Alpaccas are great animals, cant get much cuter than a baby alpacca.


----------



## scorps (Oct 24, 2007)

and another little llama i wont a llama


----------



## ytamarin (Oct 24, 2007)

Did someone almost say 'llama'?
Soooo cute aren't they!! I was going to add the word "oh" as well but everyone else has already said "oh!" and "cute!" hahaha


----------



## Viridae (Oct 24, 2007)

They are highly strung animals. More personality than sheep though (had sheep for years - replaced them with these).


----------



## PimmsPythons (Oct 24, 2007)

so cute.heres one from peru and also a baby vacuna(spelling?)i fell in love with.


----------



## Viridae (Oct 24, 2007)

Vicuna - cute little bugger.


----------



## Jen (Oct 24, 2007)

more personality than sheep? a rock has more personality than a sheep! Alpaccas have such sweet faces.
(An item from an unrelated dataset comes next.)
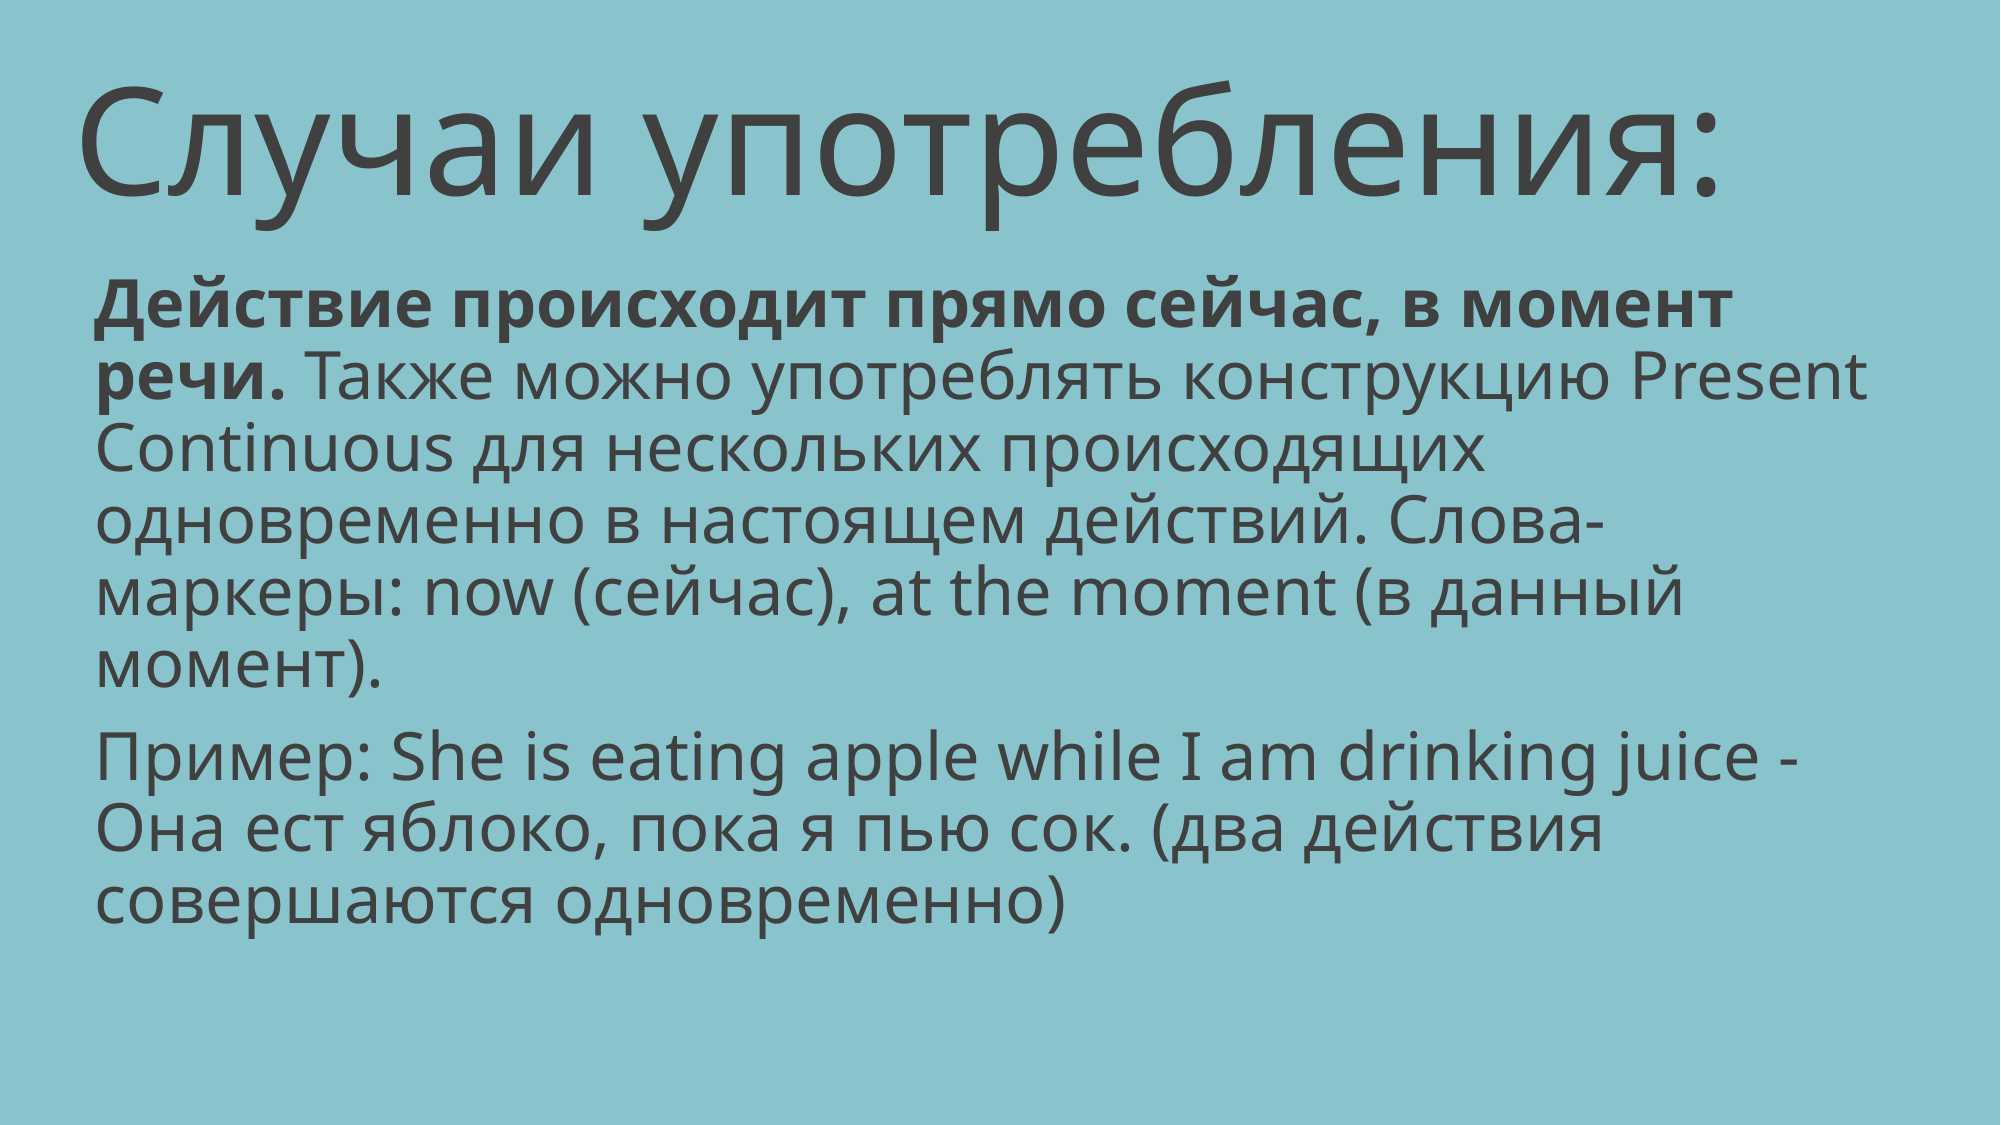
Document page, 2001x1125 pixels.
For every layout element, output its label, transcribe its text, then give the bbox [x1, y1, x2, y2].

list Действие происходит прямо сейчас, в момент речи. Также можно употреблять конструкцию Present Continuous для нескольких происходящих одновременно в настоящем действий. Слова-маркеры: now (сейчас), at the moment (в данный момент). Пример: She is eating apple while I am drinking juice - Она ест яблоко, пока я пью сок. (два действия совершаются одновременно) [79, 262, 1927, 1020]
title Случаи употребления: [58, 58, 1845, 263]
Are you breeding them for fleece?


----------



## Viridae (Oct 24, 2007)

Jen said:


> more personality than sheep? a rock has more personality than a sheep! Alpaccas have such sweet faces. Are you breeding them for fleece?
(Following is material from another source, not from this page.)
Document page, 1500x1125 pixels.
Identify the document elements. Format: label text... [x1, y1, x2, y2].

You would be surprised - we had some nice pet sheep - hand reared ones. However all the 'paccas have personaility, whereas that wasn't the case for most of the sheep.

Not really breeding them for the fleece - more for herd protector animals really - but mainly to keep the grass down.

Had a donkey when I was a kid, he had been rescued from a man who was beating him and he was flighty as hell. Mum tied supermarket bags o one of the gates so they flapped around in the wind and he got used to sharp movements.


----------



## PhilK (Oct 24, 2007)

Exactly. Sheep are so dumb it makes me want to cry.

At the Gatton farm, they keep two alpacas in with the sheep and goats.. apparently they act as shepherds and watch the flock at night, sometimes attacking potential predators. They once found a fox in there around lambing/kidding season that had clearly been stamped to death.


----------



## Jen (Oct 24, 2007)

we have sheep, they are the stupidist animals we have, or have had. I love donkeys, but i'm not allowed to have one as our fences are um, old, and our neighbours are um, horrible


----------



## bredli84 (Oct 24, 2007)

HEY! stop knocking sheep!
we have a pet sheep and he has heaps of personality, well the personality of a fat slob anyway.....


----------



## Viridae (Oct 24, 2007)

PhilK said:


> Exactly. Sheep are so dumb it makes me want to cry.
> 
> At the Gatton farm, they keep two alpacas in with the sheep and goats.. apparently they act as shepherds and watch the flock at night, sometimes attacking potential predators. They once found a fox in there around lambing/kidding season that had clearly been stamped to death.



Ours try to do that to my dog.


----------



## Retic (Oct 24, 2007)

Sheep aren't smart enough to be dumb.


----------